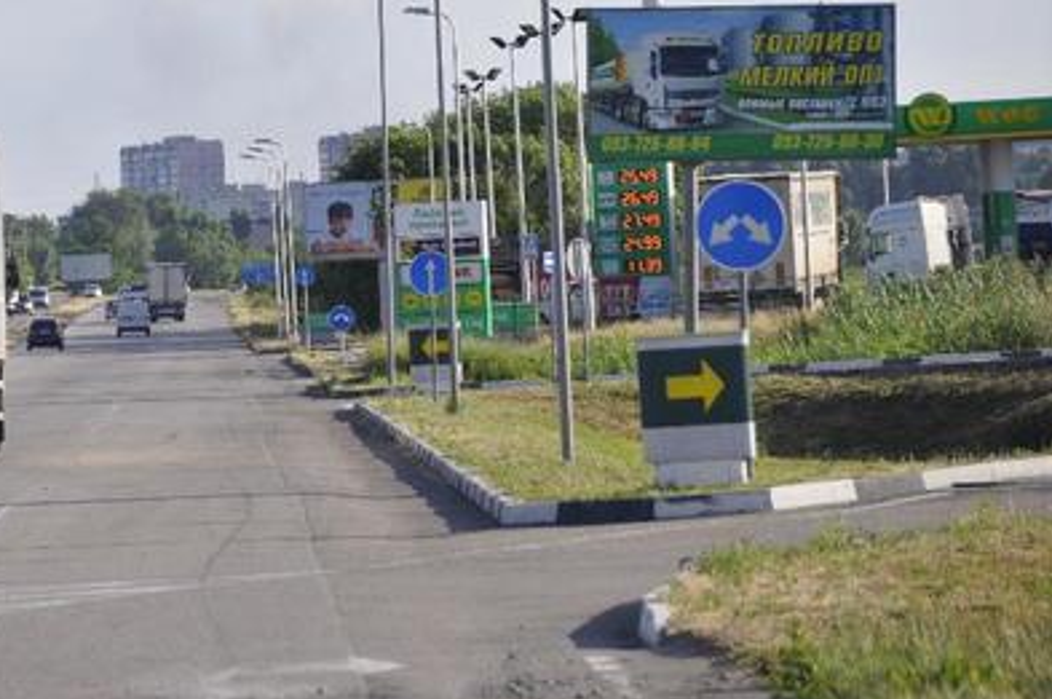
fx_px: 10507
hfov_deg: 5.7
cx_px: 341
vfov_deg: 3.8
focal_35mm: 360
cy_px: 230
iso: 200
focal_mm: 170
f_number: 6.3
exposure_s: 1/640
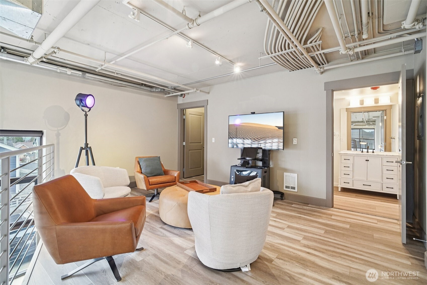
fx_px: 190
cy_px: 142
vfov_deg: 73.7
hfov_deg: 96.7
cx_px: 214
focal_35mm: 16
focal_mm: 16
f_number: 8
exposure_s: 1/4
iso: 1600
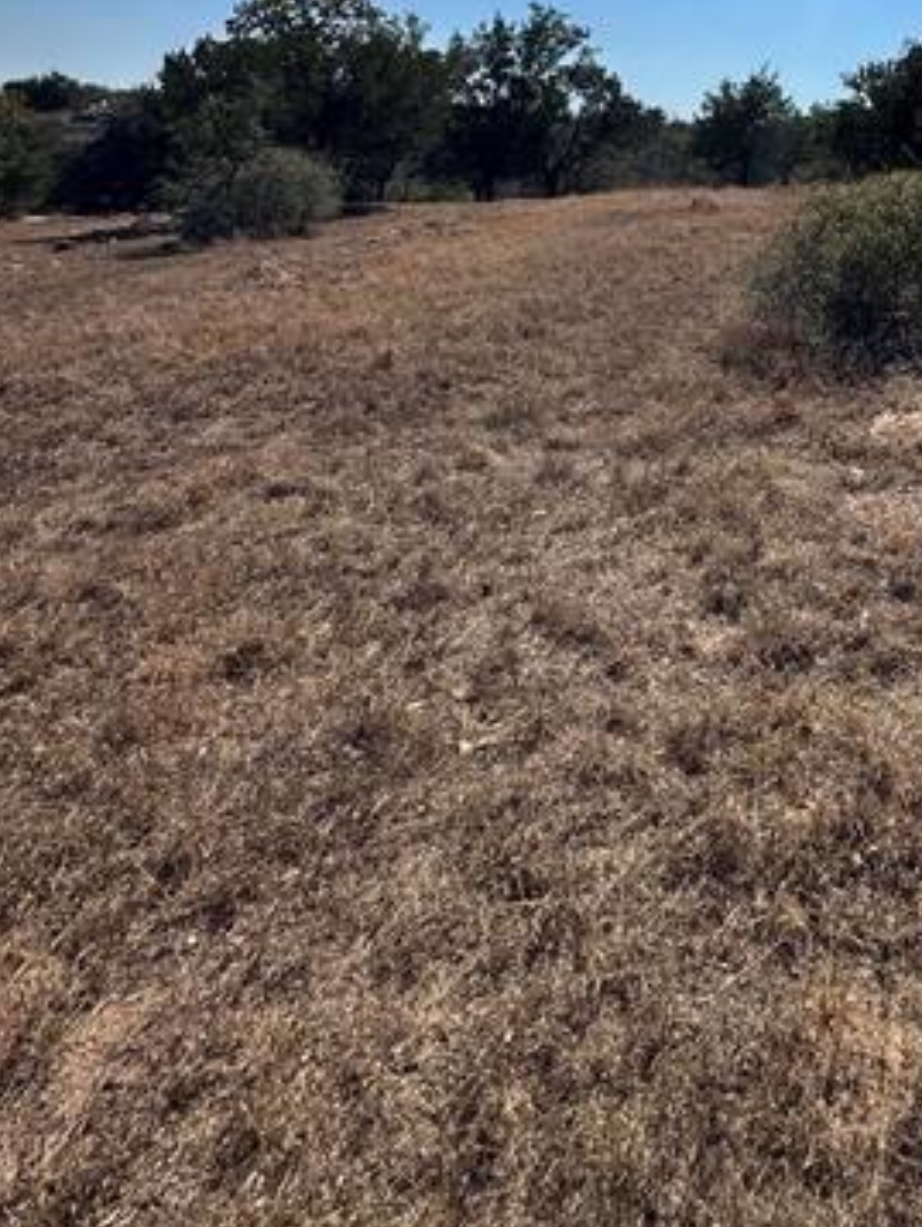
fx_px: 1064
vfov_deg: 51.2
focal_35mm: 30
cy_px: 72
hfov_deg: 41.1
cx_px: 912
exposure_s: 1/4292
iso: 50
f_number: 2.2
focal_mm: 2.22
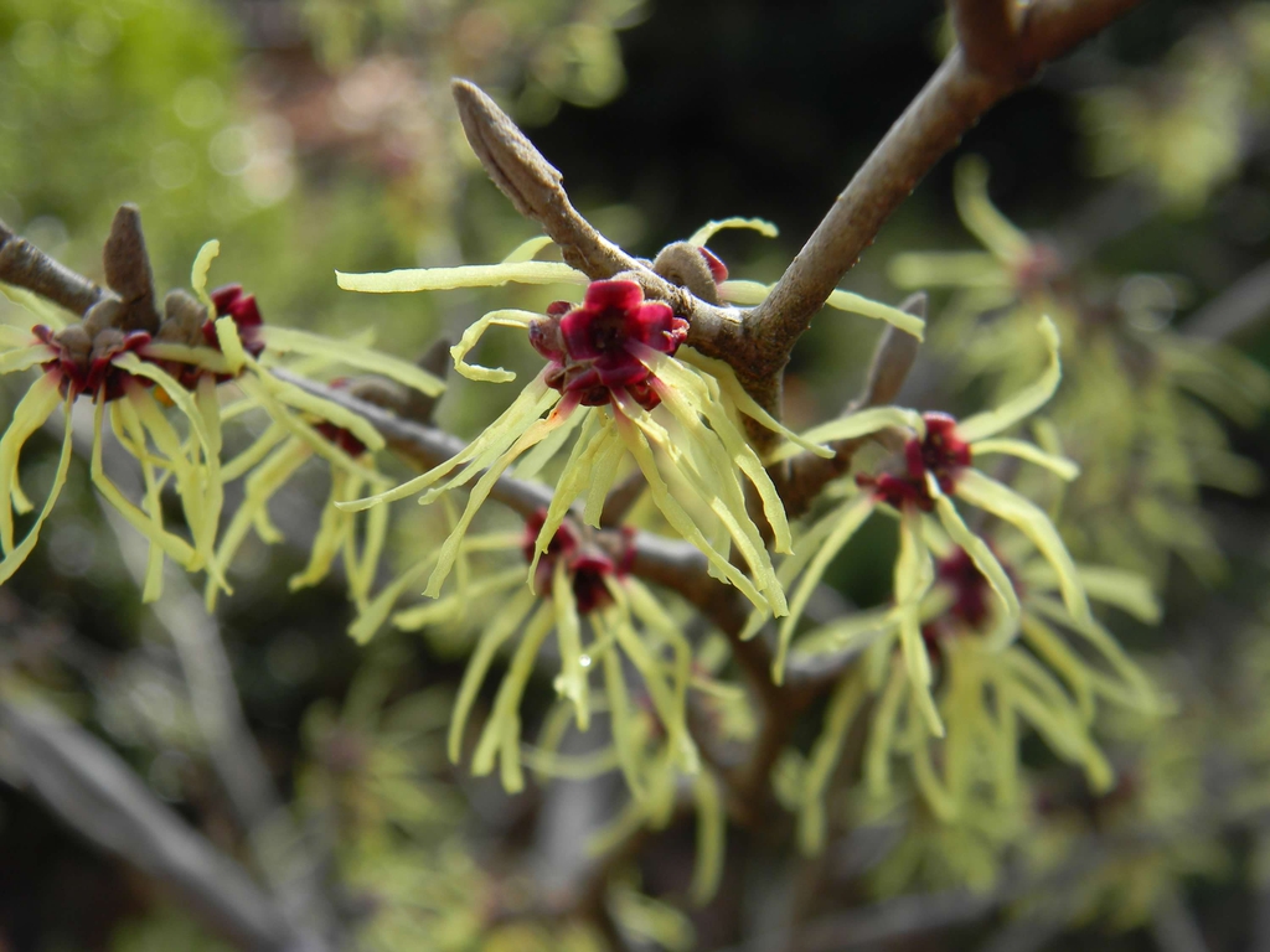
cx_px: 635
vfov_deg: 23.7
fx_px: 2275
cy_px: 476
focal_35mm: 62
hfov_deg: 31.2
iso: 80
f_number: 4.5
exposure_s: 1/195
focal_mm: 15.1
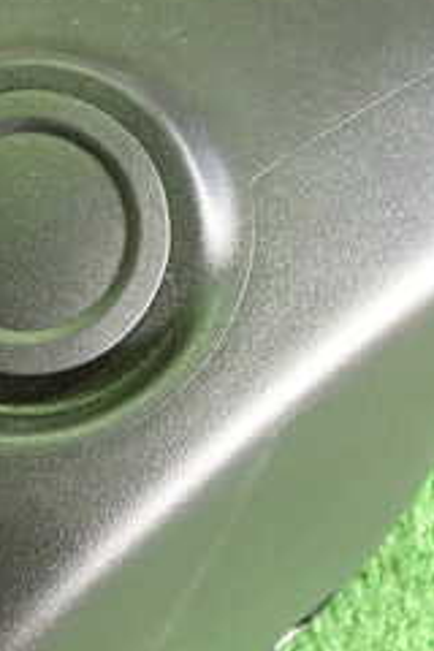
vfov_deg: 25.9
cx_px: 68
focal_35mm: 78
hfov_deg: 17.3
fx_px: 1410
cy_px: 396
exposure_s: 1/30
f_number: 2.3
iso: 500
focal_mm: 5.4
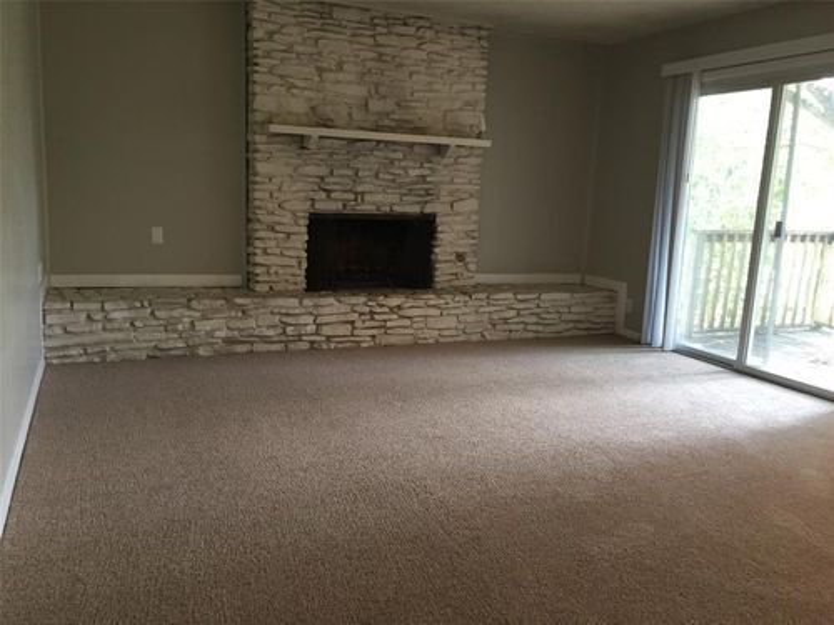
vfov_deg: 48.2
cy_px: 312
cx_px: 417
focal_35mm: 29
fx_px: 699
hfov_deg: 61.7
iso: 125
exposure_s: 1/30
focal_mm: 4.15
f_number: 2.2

TASK TO COMPLETE: Please return exactly the lines from the one containing "fx_px: 1410" through the end of the material above, both ends included, but not the pictures.

RESPONSE TO THIS EXERCISE:
fx_px: 1410
cy_px: 396
exposure_s: 1/30
f_number: 2.3
iso: 500
focal_mm: 5.4
vfov_deg: 48.2
cy_px: 312
cx_px: 417
focal_35mm: 29
fx_px: 699
hfov_deg: 61.7
iso: 125
exposure_s: 1/30
focal_mm: 4.15
f_number: 2.2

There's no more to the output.